So, my family and I have returned from the hills of Maine.  It was one of the most relaxing times of my life.  I had no internet service up there, towards the end of the stay, so please pardon the dearth of blogging.  In addition, it always takes a day or two to recover from a trip.  Returning to New York with two screaming kids in the car is akin to a satellite reentering earth’s orbit in a flaming ball.  All the while, you wonder whether you are going to survive that final stretch, or be consumed in a flaming blaze of cholicky screams.
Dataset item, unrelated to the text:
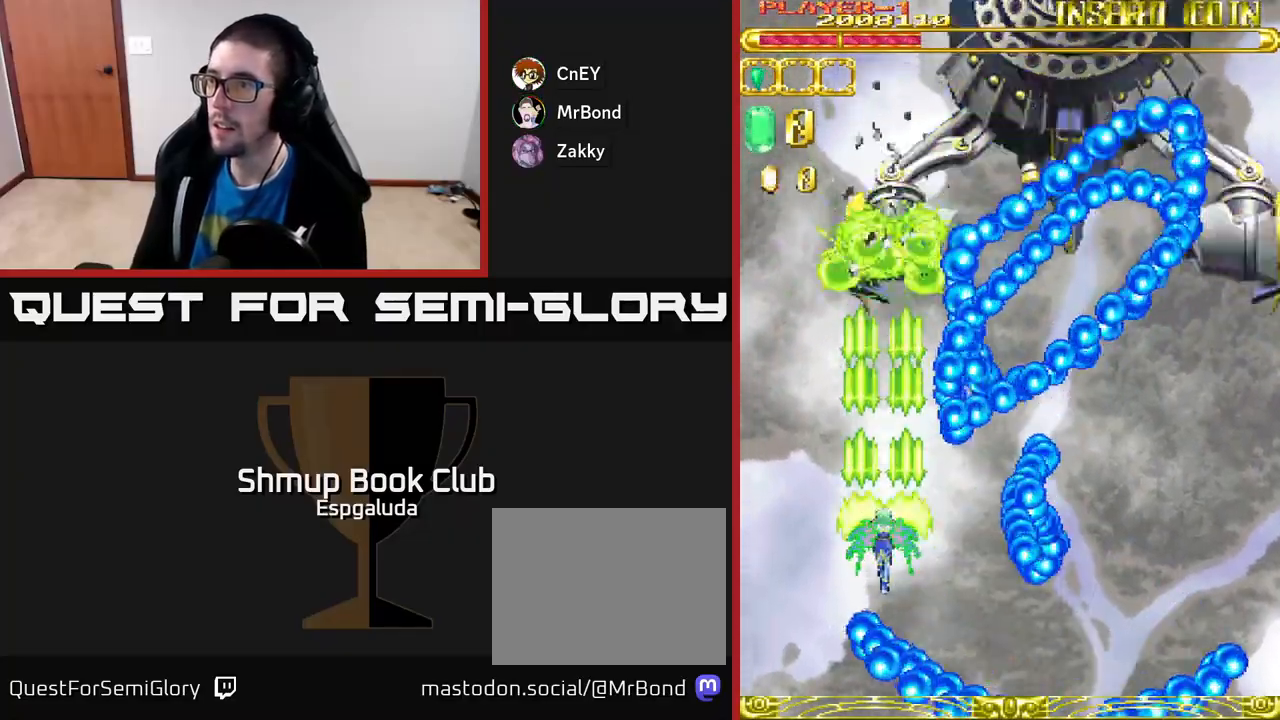
{"buttons": ["A", "DPAD_RIGHT"], "left_stick": "center", "events": [[167, "DPAD_RIGHT", "down"], [233, "DPAD_RIGHT", "up"], [283, "DPAD_RIGHT", "down"], [300, "DPAD_DOWN", "down"], [333, "DPAD_DOWN", "up"]]}
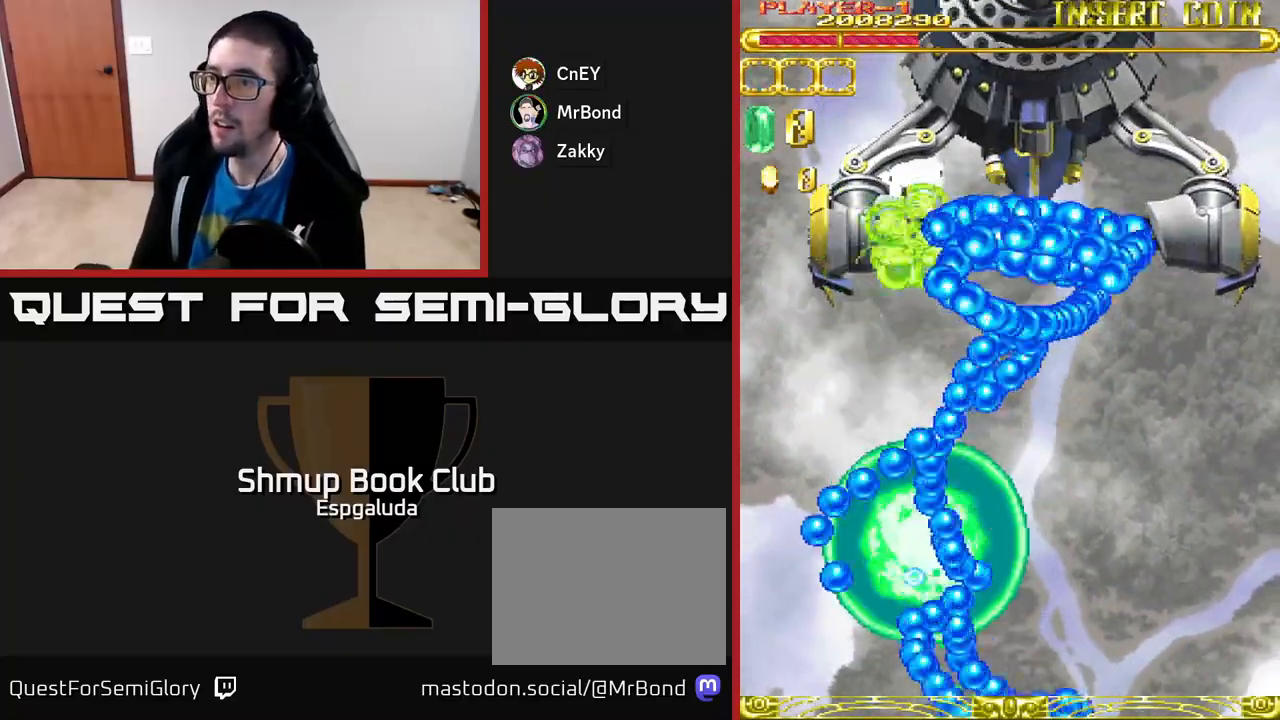
{"buttons": ["A"], "left_stick": "center", "events": [[67, "DPAD_DOWN", "down"], [167, "DPAD_RIGHT", "up"], [183, "DPAD_DOWN", "up"]]}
I have wonderful news.  My friend Jason, the marble carver, is coming to town.  I’ve written about him before in this blog, in the September 5th entry.  Jason has been able to find a wonderful situation here on Long Island.  Gallery North, in Setauket, is hosting him for three months as their artist in residence.  I’m really amazed by their generosity, in that he is being accomodated with housing, studio, and overall support of all the members of the gallery!  He will be teaching workshops, giving lectures, sculpting marble on site, working on a bronze bust commission.  I’m really looking forward to having a good friend of mine from Florence, who sculpts in a similar vein as I paint, and who will now be living a short drive away.  Such good news!

To explain this photo, hang with me for a moment.  Here is a photo taken by another artist friend of mine, Jennifer Pitt.  The photo is of a cast, which is of the statue of Saint Mark.  Did I lose you yet?  When a marble sculpture is created, a cast is made of it in plaster.  The cast itself can sometimes take on an aesthetic value in and of itself, and become art.  Jason carved and installed the life sized statue of St. Mark in the facade of St. Mark’s Anglican Church in the historic city center of Florence.   He then cast the bust (head and shoulders) of it in plaster, then donated the cast to St. Mark’s Anglican.  Then my friend Jenny stumbled across it, and took this painterly photo.

A part of me is always in Florence, with my friends at the Cecil Studios.  I can’t tell you how wonderful it is for me to have those friends visit here, at my home in New York.  I really do dream of a movement of art happening in this area, a movement in which people return to a type of art that is intimate with the natural world.  Painting and sculpting from natural light, drawing from living people and not photos, painting landscapes that were done in meadows, not in jpegs… marble and dust, oil and linen… I really think this return to beauty in nature is exactly what Long Island needs, and is birthing.

Who knows, maybe this movement on Long Island will result in some of the pestiferous, plastic, PVC, picket fences being torn down, and replaced with soothingly senescent cedar, and rusting, red wrought iron.